To run the application locally without Docker:
1. Install Go dependencies:
```bash
go mod tidy
```
2. Run the application:
```bash
go run main.go
```

4. Access the application at http://localhost:8080.

### Build and Run with Docker

```bash
docker build -t llm-pipeline .
```

### Run the Docker Container
Mount your host’s Ollama directory to the container for model access:

```bash
docker run -d \
-p 8080:8080 \
-p 11434:11434 \
-v /Users/username/.ollama:/root/.ollama \
--name llm-pipeline \
llm-pipeline

```
• p 8080:8080: Exposes the web interface for interacting with the application.
• -p 11434:11434: Exposes Ollama’s API for model interactions.
• -v /Users/ammarahmed/.ollama:/root/.ollama: Maps the Ollama model directory for persistent access.

### Verify the Setup:
- Access the web interface at http://localhost:8080.
- Use the Single Prompt or Prompt List mode to interact with the application.

### Usage

#### Single Prompt Mode

1. Navigate to the Single Prompt section in the UI.
2. Enter a prompt and select a model from the dropdown.
3. Click Submit to start the iterative process.
4. Observe:
- The generated code.
- Compiler output.
- Progress metrics such as iterations and elapsed time.

#### Prompt List Mode

1. Navigate to the Prompt List section in the UI.
2. Upload a .txt file containing prompts, one per line.
3. Select a model from the dropdown and start processing.
4. The application will process each prompt sequentially and display results.

#### Monitoring Metrics

- Elapsed Time: Total time spent on processing.
- Iterations: Number of iterations performed for the current prompt.

### Technical Details

#### Project Structure

```
project-root/
├── Dockerfile # Containerization setup
├── main.go # Backend Go application
├── static/ # Frontend assets (CSS, JS)
├── imgs/
├── templates/
│ └── index.html # Frontend HTML template
├── go.mod # Go module dependencies
├── go.sum # Go module checksums
└── modules/ # Core modules for LLM processing and utilities
├── compiler/
├── compiler_v2/
│ ├── consts/ # Constants for compiler configurations
│ ├── go_compiler_v2/ # Go-specific compiler logic
│ ├── platform/ # Cross-platform handling
│ ├── rust_compiler_v2/ # Rust-specific compiler logic
│ └── utils/ # Utility functions for compiler operations
├── database/
│ ├── db.go # Database logic and configuration
│ └── test_db.go # Unit tests for database interactions
├── display-indicator/
│ └── indicator.go # Display indicators and loading animations
├── extraction/
│ ├── extract.go # Extraction logic for code from LLM response
│ └── extract_test.go # Unit tests for extraction functions
└── ollama-implementation/
├── ollama.go # Ollama API interaction logic
└── ollama_test.go # Unit tests for Ollama API functions
```

## Screenshots

### Main Interface with Prompt Input and Model Selection

![Main Interface with Prompt Input and Model Selection](static/imgs/img1.png)

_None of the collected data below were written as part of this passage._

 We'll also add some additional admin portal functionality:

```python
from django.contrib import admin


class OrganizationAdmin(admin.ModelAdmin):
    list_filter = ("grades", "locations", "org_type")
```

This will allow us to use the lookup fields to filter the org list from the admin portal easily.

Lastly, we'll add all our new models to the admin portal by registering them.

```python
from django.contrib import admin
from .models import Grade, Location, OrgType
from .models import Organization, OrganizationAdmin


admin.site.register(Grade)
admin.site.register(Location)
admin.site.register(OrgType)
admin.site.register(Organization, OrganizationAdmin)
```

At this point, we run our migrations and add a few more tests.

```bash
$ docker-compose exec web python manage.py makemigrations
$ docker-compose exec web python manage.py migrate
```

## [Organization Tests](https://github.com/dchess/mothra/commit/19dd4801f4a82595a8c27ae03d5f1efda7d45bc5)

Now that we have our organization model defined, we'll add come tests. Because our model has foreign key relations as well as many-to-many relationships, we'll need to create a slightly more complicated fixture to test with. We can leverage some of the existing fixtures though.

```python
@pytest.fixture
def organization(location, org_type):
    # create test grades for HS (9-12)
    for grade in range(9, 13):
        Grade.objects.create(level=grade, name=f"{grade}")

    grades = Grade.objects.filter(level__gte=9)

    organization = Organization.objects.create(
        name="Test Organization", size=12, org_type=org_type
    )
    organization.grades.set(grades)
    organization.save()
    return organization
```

### Model Selection Dropdown

![Model Selection Dropdown](static/imgs/img4.png)

### Code Generation Process with Main Code and Test Code Sections

![Code Generation Process with Main Code and Test Code Sections](static/imgs/img2.png)

### Detailed Output with Compiler Messages

![Detailed Output with Compiler Messages](static/imgs/img3.png)

### License

## License

This project is licensed under the MIT License. See the [LICENSE](LICENSE) file for details.